[Document images with source code]
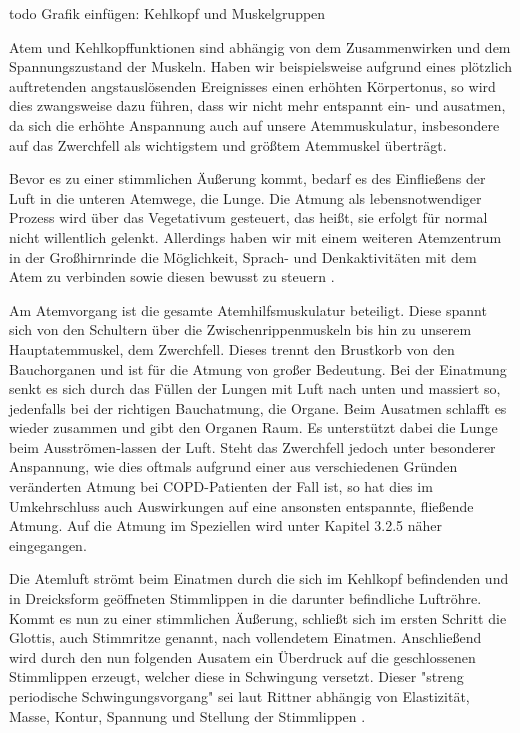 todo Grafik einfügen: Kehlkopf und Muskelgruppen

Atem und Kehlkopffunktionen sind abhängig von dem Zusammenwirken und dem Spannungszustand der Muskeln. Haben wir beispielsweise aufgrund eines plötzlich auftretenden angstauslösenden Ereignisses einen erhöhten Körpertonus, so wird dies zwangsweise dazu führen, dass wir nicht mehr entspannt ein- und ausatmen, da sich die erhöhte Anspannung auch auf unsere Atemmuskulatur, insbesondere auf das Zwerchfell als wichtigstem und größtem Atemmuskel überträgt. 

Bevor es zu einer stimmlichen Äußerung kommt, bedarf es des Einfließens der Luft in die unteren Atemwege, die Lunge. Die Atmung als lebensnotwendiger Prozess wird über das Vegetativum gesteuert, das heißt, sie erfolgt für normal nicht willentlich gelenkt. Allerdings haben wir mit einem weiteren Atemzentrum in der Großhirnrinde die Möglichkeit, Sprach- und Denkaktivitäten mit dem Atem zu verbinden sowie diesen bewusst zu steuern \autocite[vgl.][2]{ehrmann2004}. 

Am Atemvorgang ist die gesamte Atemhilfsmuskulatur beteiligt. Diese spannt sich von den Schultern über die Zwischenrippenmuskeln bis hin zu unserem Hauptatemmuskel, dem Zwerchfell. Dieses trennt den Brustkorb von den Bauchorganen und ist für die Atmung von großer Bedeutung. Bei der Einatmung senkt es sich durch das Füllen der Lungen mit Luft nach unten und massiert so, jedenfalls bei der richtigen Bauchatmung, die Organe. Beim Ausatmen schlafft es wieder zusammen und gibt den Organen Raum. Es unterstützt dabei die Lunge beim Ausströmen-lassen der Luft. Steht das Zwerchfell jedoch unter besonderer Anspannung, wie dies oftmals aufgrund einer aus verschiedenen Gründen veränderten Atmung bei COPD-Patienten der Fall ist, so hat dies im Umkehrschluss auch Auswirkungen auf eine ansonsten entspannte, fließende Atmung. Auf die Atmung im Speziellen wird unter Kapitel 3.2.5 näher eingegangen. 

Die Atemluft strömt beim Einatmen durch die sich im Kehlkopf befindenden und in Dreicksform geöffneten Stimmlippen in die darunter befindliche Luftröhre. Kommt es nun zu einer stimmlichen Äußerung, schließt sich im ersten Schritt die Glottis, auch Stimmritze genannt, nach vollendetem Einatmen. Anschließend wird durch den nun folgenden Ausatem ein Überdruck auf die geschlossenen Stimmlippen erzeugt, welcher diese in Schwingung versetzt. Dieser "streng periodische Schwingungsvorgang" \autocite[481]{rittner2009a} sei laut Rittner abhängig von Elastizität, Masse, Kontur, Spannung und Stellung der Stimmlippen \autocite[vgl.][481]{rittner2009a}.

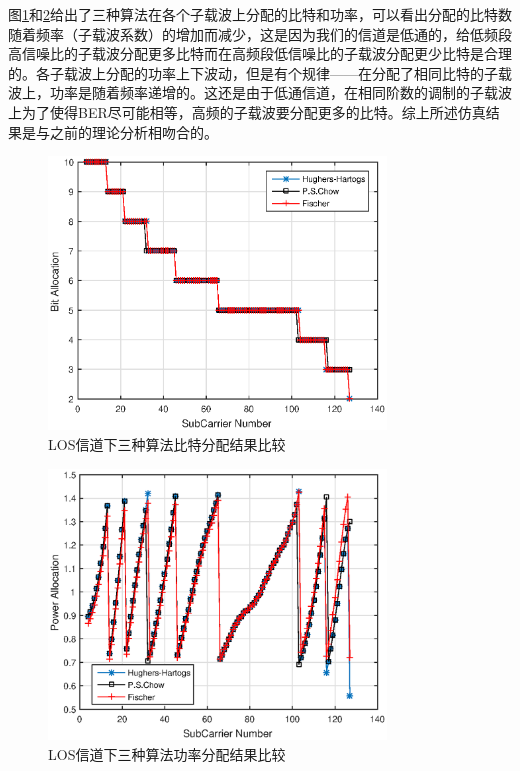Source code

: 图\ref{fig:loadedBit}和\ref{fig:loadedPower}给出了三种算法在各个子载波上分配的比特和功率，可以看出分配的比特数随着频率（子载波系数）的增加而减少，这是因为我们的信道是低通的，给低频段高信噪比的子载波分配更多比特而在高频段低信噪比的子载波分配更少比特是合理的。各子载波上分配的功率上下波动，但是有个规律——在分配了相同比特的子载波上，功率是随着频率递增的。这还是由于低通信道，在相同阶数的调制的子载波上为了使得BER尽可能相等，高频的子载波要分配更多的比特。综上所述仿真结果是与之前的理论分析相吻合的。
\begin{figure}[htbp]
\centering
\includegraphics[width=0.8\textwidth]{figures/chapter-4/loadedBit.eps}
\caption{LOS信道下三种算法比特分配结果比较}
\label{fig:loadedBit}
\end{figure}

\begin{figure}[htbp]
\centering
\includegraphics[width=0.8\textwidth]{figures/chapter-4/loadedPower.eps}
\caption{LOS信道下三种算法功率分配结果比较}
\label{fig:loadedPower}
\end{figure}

_TRY IT:_ Exact repeat, pictures omitted: give every line from the top of the records down to and including the line with "Bevor es zu".

_FINISHED EXERCISE:_
 todo Grafik einfügen: Kehlkopf und Muskelgruppen

Atem und Kehlkopffunktionen sind abhängig von dem Zusammenwirken und dem Spannungszustand der Muskeln. Haben wir beispielsweise aufgrund eines plötzlich auftretenden angstauslösenden Ereignisses einen erhöhten Körpertonus, so wird dies zwangsweise dazu führen, dass wir nicht mehr entspannt ein- und ausatmen, da sich die erhöhte Anspannung auch auf unsere Atemmuskulatur, insbesondere auf das Zwerchfell als wichtigstem und größtem Atemmuskel überträgt. 

Bevor es zu einer stimmlichen Äußerung kommt, bedarf es des Einfließens der Luft in die unteren Atemwege, die Lunge. Die Atmung als lebensnotwendiger Prozess wird über das Vegetativum gesteuert, das heißt, sie erfolgt für normal nicht willentlich gelenkt. Allerdings haben wir mit einem weiteren Atemzentrum in der Großhirnrinde die Möglichkeit, Sprach- und Denkaktivitäten mit dem Atem zu verbinden sowie diesen bewusst zu steuern \autocite[vgl.][2]{ehrmann2004}. 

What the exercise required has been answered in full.